* _Directions_:
**1)** Answer these questions from the text on heart inflammation after Covid jabs:
(a) What is pericarditis?
(b) Which age group does the US data show to be at the most risk of the heart problem after a Covid jab?
(c) How many cases among Pfizer recipients do British regulators call "typically mild"?
**2)** Decide whether each statement agrees with the text on heart inflammation after Covid jabs, and support each yes or no with the deciding words quoted from it:
(a) Reported myocarditis cases in the 12-17 group go up after the second dose.
(b) The text names a specific cause of the conditions.
(c) The committee pointed to major new evidence.
**3)** Please return the part of the text on heart inflammation after Covid jabs that starts at the words "Myocarditis is the" and stops after "other age groups.", copied word for word.

* _Reading text_:
== Segment start ==

Since the vaccine roll-out has been expanded to children around the world, there have been reports of rare heart conditions: myocarditis and pericarditis.
Myocarditis is the inflammation of the heart muscle, while pericarditis is when the protective layer around the heart gets inflamed.
Data from the US shows those aged 12-17 are at the most risk of developing the heart problem after a Covid jab, compared to other age groups.
In that group, 10 cases of myocarditis were reported per million first doses given. This rises to 67 per million after the second dose. Most people recovered quickly.
There are no specific causes of the conditions but they are usually triggered by a virus.
The British Heart Foundation says in some cases, myocarditis can affect the heart’s electrical system, stopping it from pumping properly. ‘This can cause an abnormal heart rhythm, known as an arrhythmia,’ it claims.
But British regulators insist the 250 cases seen among Pfizer recipients are ‘typically mild’. Affected patients recover ‘within a short time with standard treatment’.
What explains the sudden U-turn?
Ministers had urged the JCVI to keep reviewing its decision and were keen to expand the roll-out to children.
No major new evidence has emerged, but the committee said they now ‘have more certainty’ that the benefits of the vaccine outweigh the risks.

== Segment end ==

* _Dataset_:
== Segment start ==

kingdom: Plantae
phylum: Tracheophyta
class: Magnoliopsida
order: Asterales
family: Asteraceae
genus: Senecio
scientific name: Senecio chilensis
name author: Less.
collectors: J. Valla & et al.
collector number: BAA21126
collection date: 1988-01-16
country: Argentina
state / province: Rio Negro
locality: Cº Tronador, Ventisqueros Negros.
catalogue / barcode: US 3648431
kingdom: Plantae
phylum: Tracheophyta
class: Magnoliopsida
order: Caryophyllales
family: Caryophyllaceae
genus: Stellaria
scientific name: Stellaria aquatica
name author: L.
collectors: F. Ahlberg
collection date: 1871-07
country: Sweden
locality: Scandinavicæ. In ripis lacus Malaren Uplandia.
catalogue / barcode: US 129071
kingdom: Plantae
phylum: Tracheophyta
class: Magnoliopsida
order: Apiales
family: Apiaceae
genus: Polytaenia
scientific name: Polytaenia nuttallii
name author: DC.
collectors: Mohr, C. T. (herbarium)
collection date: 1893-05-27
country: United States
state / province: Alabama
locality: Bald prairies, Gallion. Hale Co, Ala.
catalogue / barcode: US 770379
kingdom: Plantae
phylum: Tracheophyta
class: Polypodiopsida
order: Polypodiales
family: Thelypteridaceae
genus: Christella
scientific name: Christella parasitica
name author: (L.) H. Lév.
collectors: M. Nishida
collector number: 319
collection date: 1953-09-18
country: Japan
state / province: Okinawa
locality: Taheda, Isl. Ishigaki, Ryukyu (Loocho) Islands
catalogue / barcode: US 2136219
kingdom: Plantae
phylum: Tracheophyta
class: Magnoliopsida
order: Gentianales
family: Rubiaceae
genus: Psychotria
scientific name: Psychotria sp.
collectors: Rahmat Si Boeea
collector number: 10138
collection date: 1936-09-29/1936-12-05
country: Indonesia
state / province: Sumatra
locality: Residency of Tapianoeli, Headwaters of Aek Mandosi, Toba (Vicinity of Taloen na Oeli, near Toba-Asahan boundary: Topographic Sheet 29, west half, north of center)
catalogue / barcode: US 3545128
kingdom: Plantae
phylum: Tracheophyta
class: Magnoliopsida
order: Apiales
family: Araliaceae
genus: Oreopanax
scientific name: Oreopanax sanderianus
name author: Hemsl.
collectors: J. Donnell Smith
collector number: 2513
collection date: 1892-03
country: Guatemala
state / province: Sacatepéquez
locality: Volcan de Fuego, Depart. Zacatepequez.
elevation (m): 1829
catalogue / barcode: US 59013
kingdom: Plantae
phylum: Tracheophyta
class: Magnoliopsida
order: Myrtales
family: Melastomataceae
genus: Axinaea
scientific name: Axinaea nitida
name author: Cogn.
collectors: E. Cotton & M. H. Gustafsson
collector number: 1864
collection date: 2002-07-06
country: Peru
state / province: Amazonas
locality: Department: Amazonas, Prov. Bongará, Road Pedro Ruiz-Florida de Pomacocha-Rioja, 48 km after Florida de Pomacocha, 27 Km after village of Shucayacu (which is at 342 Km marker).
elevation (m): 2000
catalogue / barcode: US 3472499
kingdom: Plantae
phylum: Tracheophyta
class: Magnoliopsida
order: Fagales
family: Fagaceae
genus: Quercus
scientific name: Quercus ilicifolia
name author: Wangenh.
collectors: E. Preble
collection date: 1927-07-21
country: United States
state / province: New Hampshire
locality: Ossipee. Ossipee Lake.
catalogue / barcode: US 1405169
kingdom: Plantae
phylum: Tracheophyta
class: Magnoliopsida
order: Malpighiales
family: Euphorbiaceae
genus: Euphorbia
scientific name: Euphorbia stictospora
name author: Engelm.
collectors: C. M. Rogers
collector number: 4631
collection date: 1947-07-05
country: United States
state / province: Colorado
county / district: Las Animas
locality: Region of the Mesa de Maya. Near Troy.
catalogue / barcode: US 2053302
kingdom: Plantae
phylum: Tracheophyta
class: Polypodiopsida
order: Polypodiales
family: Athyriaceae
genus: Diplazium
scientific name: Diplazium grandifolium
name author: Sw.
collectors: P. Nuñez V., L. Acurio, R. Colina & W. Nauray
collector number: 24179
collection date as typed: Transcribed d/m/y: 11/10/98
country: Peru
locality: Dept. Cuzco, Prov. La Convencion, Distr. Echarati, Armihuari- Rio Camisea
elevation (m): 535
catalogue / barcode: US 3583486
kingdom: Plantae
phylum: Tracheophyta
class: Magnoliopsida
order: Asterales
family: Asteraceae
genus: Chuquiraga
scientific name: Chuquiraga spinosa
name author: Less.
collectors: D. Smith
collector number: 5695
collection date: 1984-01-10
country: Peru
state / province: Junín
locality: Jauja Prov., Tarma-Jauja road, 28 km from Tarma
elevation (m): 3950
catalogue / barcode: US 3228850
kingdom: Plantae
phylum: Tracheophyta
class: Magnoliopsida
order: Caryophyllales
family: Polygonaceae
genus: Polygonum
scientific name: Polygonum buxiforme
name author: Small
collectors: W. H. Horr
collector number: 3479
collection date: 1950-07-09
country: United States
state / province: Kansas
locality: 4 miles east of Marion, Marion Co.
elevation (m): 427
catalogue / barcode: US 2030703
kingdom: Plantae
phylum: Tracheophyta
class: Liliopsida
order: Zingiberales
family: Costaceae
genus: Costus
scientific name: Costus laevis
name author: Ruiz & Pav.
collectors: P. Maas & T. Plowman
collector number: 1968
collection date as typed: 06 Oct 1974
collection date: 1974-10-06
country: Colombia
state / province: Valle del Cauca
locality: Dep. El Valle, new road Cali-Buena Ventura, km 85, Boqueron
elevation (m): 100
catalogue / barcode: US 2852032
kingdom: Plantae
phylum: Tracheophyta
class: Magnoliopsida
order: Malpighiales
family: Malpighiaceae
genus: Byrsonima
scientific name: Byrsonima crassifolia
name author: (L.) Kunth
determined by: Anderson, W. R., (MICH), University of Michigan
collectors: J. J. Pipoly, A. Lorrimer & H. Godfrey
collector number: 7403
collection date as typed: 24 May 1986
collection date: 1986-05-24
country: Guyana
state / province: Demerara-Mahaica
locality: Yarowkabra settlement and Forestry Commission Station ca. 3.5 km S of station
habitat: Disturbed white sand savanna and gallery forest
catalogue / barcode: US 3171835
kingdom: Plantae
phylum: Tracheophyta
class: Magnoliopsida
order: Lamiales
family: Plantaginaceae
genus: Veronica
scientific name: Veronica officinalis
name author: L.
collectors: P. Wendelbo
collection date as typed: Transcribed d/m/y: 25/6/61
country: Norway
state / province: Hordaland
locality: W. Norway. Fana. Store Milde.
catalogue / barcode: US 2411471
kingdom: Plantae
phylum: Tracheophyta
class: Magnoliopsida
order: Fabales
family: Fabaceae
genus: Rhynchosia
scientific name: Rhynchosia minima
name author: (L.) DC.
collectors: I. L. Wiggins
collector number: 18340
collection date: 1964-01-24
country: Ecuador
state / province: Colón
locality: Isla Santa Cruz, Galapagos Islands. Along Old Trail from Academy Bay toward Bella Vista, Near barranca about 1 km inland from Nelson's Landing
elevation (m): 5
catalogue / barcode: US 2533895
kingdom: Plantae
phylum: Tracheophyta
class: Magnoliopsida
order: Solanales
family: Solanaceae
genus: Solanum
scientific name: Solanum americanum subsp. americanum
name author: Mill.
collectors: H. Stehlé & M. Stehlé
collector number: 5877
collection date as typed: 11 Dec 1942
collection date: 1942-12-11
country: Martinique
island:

== Segment end ==

* _Problem solutions_:
**1)**
(a) It is when the protective layer around the heart gets inflamed.
(b) Those aged 12-17.
(c) 250.

**2)**
(a) Yes: "This rises to 67 per million after the second dose."
(b) No: "There are no specific causes of the conditions"
(c) No: "No major new evidence has emerged"

**3)**
Myocarditis is the inflammation of the heart muscle, while pericarditis is when the protective layer around the heart gets inflamed.
Data from the US shows those aged 12-17 are at the most risk of developing the heart problem after a Covid jab, compared to other age groups.